A key limitation of our study is that we have to resort to published data from ICU cohorts, notably [3, 4], to obtain a hypothesis about how earlier adequate treatment translates into reduced morbidity and mortality. Whether the differences observed between the included ICU cohorts were sufficiently balanced with respect to potential confounders, and whether they apply when we move about 40% of them (Figure 1, 40% = (10 + 19)/74) towards earlier adequate treatment, introduces uncertainty into our quantitative prediction.

We reported two independent predictions about the balance of incremental costs and effects from PCR testing. Taken in combination, cost-effective application will result with patients that are characterized by lower daily treatment cost, inadequate treatment rate and BC+ or PCR+ rate.

Conclusions

Our analysis of observational data allows plausible predictions, characterizes patient groups of interest, and is balanced with respect to the sensitivity of results to key input. PCR detection promises to be cost-effective for improving antimicrobial treatment and medical outcome for septic post-surgical and ICU patients. However, prospective interventional studies are now needed to complement the insights regarding clinical benefit and cost-effectiveness of multiplex PCR-based diagnosis to improve adequacy of antimicrobial treatment.

Key messages

  • Multiplex PCR pathogen detection is useful as an adjunct to blood cultures to support early adjustment of empiric antimicrobial therapy.
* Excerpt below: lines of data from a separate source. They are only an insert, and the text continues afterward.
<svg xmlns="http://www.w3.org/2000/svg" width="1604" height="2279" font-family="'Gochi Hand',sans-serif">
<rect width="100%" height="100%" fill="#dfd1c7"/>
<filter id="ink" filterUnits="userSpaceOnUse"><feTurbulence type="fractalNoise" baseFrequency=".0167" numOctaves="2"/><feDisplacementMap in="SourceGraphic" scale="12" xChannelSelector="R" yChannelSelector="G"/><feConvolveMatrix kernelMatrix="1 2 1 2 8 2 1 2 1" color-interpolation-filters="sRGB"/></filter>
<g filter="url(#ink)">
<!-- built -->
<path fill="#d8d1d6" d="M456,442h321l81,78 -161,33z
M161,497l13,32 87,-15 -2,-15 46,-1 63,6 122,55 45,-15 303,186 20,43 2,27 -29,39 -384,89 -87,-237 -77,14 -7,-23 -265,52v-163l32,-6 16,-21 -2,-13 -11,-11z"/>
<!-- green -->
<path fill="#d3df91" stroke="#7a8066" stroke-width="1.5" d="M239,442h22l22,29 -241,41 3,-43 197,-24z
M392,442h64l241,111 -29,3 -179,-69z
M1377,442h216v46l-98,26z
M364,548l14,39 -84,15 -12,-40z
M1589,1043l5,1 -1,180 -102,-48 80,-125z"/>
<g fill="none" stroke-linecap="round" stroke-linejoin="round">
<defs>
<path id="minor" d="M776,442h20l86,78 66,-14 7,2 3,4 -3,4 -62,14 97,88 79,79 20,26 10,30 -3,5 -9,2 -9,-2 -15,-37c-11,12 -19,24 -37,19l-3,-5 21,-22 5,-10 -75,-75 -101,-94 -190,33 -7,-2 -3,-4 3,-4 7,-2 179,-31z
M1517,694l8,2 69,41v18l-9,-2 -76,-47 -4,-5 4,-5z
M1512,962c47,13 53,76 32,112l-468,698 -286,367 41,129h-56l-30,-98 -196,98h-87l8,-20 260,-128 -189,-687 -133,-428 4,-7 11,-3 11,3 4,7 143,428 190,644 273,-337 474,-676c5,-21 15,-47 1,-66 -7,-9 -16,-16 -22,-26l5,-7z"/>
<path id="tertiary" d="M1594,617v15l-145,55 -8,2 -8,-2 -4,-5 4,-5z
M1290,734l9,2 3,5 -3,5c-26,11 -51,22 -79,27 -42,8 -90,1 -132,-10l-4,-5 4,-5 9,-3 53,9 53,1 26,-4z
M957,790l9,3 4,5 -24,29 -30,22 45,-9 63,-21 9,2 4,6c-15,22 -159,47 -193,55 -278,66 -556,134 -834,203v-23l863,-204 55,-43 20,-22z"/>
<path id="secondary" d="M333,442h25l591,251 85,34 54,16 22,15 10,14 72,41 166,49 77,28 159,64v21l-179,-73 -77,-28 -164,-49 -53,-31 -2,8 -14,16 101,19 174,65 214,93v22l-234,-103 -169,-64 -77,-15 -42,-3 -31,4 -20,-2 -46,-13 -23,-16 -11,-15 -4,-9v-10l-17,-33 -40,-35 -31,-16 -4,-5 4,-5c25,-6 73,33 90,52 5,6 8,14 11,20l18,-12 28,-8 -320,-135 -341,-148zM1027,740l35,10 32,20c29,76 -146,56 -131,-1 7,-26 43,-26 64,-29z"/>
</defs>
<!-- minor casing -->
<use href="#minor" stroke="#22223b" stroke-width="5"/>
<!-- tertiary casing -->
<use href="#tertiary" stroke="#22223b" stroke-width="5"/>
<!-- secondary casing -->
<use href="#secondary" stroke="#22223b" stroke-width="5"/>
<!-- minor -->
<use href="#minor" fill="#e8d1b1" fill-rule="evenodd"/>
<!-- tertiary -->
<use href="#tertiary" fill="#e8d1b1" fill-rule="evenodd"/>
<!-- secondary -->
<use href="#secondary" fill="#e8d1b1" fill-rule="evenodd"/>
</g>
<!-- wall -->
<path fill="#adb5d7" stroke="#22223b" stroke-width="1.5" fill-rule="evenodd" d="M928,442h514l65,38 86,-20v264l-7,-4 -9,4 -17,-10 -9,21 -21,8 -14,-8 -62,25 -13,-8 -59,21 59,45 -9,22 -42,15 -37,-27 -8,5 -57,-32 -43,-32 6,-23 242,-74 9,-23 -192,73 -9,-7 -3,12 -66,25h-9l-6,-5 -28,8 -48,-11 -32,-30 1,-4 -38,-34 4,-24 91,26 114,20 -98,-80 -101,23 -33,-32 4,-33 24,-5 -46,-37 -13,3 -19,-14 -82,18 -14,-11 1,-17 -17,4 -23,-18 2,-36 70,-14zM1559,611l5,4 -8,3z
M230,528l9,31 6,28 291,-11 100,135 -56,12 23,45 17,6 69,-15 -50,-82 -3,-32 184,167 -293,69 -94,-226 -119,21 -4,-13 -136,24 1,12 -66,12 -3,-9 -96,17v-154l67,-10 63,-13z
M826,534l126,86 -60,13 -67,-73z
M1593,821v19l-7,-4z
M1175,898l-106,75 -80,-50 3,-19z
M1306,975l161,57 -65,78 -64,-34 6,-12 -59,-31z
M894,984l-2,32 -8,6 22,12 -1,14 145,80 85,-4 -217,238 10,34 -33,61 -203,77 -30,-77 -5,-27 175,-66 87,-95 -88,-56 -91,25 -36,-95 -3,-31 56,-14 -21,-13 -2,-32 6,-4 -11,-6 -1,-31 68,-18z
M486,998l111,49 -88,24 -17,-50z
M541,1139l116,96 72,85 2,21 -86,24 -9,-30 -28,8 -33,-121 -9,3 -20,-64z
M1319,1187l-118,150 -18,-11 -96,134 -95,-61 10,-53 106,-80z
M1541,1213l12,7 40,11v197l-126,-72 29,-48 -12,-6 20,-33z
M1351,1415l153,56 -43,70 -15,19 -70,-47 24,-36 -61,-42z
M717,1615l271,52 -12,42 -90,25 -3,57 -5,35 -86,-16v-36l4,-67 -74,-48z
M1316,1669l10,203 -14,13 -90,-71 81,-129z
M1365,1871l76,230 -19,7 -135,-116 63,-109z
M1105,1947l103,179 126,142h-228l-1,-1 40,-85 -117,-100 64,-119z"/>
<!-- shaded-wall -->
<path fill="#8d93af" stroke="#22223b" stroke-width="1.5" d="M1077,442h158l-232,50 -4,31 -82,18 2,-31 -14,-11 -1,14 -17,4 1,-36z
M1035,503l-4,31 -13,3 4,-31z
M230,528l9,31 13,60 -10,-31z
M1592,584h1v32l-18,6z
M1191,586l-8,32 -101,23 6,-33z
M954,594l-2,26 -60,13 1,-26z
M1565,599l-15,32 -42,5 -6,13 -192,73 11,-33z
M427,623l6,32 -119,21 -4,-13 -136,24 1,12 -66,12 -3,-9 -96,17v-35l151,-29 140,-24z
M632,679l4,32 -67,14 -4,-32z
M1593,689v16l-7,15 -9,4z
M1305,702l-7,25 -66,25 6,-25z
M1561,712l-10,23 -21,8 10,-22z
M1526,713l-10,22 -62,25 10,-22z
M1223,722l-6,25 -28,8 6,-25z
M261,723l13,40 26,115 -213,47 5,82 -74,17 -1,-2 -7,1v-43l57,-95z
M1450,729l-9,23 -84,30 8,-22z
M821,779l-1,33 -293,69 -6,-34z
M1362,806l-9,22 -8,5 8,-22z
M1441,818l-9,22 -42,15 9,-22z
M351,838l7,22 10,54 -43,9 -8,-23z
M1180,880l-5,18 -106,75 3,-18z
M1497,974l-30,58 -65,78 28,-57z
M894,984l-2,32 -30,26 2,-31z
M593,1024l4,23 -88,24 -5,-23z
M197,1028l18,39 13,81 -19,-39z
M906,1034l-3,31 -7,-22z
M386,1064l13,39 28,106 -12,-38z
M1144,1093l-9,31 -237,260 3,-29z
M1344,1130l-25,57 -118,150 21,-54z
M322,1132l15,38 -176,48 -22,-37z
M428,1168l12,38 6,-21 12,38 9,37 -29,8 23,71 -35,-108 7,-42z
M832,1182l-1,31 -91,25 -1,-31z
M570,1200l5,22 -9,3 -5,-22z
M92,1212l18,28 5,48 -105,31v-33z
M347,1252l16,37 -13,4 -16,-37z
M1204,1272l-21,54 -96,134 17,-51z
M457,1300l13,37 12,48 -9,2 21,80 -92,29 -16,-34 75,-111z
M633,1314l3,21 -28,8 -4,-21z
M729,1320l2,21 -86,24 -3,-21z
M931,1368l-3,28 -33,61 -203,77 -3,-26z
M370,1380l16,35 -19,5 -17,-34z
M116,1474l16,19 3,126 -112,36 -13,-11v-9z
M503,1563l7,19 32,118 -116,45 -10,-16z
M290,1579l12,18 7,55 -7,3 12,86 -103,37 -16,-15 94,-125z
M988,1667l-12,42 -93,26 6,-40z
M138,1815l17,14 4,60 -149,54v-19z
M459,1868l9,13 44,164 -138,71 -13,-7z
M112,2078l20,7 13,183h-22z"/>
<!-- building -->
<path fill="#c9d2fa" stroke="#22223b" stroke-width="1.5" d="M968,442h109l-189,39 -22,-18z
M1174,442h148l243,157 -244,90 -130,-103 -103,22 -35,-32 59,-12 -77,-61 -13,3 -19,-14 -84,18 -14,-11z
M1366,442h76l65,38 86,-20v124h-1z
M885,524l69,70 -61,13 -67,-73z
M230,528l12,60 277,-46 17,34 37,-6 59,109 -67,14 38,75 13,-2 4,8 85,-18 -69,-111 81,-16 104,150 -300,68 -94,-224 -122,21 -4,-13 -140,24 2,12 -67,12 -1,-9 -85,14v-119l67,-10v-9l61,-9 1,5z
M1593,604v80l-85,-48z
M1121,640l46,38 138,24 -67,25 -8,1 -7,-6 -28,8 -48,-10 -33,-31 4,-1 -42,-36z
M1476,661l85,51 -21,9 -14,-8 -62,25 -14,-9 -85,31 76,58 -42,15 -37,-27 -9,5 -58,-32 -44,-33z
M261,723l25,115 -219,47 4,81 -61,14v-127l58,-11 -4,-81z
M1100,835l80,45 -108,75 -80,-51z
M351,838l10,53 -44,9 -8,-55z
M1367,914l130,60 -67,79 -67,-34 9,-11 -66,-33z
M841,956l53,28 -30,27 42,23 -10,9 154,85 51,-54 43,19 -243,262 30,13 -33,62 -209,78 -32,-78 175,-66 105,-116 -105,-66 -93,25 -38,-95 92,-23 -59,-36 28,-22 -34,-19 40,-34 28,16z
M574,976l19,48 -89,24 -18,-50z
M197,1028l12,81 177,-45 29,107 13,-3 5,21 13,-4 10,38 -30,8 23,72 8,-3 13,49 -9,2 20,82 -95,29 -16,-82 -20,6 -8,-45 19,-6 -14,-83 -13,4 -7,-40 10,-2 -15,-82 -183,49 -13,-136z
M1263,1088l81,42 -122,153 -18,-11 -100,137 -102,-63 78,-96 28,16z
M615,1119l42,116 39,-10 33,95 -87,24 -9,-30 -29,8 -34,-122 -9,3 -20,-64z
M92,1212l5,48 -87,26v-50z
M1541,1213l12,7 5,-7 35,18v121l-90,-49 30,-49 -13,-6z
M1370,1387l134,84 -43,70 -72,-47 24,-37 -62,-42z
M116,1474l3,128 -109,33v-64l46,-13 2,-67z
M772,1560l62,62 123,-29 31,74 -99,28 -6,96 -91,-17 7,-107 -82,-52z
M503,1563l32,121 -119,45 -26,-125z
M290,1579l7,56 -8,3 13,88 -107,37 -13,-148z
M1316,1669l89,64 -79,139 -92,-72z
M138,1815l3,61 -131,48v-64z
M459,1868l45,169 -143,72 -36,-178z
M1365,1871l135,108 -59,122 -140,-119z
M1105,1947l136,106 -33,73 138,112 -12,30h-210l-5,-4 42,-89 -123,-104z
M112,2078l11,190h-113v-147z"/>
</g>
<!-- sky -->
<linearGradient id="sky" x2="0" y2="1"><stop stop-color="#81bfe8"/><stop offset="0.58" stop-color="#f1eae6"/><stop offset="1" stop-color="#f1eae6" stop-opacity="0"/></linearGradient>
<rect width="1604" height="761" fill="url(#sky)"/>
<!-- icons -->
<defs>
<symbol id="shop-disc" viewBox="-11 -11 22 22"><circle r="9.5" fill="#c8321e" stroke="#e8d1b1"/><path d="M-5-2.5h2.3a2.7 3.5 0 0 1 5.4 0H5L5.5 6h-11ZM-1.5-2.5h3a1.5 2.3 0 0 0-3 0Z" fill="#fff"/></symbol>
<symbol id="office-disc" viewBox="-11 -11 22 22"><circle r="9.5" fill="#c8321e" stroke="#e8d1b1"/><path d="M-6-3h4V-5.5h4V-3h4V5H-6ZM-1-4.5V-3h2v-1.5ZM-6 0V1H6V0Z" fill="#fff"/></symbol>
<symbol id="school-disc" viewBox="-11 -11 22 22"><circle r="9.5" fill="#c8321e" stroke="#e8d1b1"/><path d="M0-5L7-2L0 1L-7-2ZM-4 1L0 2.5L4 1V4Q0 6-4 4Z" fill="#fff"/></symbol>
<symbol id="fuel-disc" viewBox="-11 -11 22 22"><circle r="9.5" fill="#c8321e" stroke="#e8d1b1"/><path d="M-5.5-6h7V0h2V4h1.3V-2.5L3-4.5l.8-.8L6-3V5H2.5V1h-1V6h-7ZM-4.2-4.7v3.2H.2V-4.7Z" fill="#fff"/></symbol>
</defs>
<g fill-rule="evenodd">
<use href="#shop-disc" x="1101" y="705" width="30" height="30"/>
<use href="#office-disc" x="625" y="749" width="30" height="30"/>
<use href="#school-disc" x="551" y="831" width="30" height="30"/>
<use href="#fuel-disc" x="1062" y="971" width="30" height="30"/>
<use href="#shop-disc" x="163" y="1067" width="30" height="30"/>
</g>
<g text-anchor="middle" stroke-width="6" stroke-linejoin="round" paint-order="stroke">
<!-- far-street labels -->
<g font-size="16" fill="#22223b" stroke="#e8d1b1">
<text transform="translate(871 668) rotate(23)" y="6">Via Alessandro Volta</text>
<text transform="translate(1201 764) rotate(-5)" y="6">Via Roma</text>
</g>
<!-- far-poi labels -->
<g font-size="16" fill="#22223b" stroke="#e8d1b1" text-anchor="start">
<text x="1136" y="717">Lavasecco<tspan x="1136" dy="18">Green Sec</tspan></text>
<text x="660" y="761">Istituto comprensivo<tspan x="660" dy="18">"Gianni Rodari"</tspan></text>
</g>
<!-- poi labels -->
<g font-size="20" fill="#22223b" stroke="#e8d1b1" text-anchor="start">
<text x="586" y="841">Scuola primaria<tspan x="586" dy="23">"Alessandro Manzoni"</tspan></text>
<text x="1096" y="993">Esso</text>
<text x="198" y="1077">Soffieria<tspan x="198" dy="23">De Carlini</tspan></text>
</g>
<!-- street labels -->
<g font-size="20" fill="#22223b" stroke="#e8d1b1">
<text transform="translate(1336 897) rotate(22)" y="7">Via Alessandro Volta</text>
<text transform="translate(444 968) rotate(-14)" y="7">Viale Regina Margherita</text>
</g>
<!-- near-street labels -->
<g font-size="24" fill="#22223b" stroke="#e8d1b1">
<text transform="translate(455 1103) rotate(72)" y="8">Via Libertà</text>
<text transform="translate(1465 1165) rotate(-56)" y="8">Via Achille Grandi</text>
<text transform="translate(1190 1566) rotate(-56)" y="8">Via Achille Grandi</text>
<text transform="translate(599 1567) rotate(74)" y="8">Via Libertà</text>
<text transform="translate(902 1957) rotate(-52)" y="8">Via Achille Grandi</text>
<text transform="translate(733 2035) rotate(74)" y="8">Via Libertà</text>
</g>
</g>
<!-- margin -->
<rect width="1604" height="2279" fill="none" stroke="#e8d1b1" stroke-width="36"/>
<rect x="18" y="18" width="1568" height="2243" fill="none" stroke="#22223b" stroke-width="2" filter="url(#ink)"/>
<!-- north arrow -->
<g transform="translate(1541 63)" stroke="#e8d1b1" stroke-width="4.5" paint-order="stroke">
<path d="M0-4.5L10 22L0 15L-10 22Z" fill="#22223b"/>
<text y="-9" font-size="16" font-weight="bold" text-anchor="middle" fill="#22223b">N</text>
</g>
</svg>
  • The incremental cost is justified for patients with over 25% inadequate initial treatment, especially in the presence of high daily treatment cost and risk of severe complications from inadequate treatment.

  • The prediction model provides guidance when designing and evaluating interventional trials that incorporate PCR into managing antimicrobial treatment in sepsis. It can also be used to explore relative utility and price-worthiness of alternative molecular assays, or of how to best implement them into laboratory routines.